Assertain demonstrates that integrating structural, threat, and vulnerability ontologies in LLM-in-the-loop workflows markedly improves both the syntactic and semantic quality of automatically generated SVAs. The approach bridges prior gaps in existing LLM-based assertion generators by enforcing tight contextual alignment and incorporating CWE-based verifiability constraints. Robust architectural flaw detection arises not merely from functional correctness, but from the capacity to generate security assertions that act as negative and gap-finding tests, surfacing missing best-practice protections rather than merely functional mismatches.

The methodology has several implications:

  • For Security Verification Flows: Assertain offers a scalable methodology for augmenting human-driven security coverage and supports rapid exploration of the security assertability space in the context of new threat models or evolving designs.
  • For LLM-Augmented EDA: The approach exposes the need for persistent domain ontology integration and multi-stage refinement in LLM-EDA workflows; monolithic LLM prompting alone is insufficient for FPV assertion quality at deployment scale.
  • For Theoretical Development: The intersectional ontology mapping and role of iterative self-reflection prompt new lines of work in alignment, knowledge retrieval-augmented generation, and compositional verification artifacts.

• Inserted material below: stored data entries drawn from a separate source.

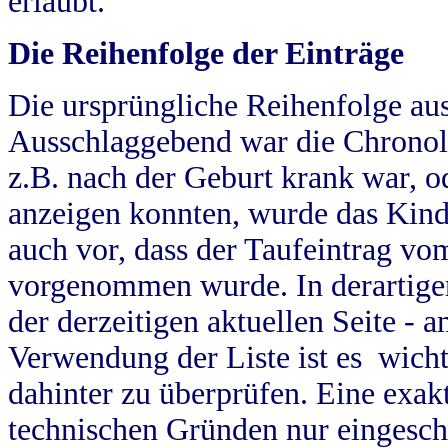
erlaubt.
Die Reihenfolge der Einträge
Die ursprüngliche Reihenfolge au
Ausschlaggebend war die Chronol
z.B. nach der Geburt krank war, od
anzeigen konnten, wurde das Kind
auch vor, dass der Taufeintrag vo
vorgenommen wurde. In derartigen
der derzeitigen aktuellen Seite -
Verwendung der Liste ist es wich
dahinter zu überprüfen. Eine exa
technischen Gründen nur eingesch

Prospects and Future Directions

Possible extensions include dynamic expansion of the CWE knowledge base, plug-in support for retrieval-augmented specification and documentation mining, and enlarged design space evaluation to full SoCs and undocumented RTL. An open problem remains the automated translation of failed assertion root causes into suggested design hardening operations, and the further reduction of manual prompt engineering via adaptive context slicing and fine-tuned LLMs.

Conclusion

Assertain provides a technically rigorous, tightly contextualized and threat-model aware pipeline for end-to-end automated security property generation at RTL, moving beyond the limitations of prior LLM-based property generators. Its robust LLM-orchestration and refinement workflow achieves strong quantitative improvements in assertion quality, CWE and flaw coverage, presenting a pathway to scalable, context-driven, and robust security assurance in hardware design verification (2604.01583).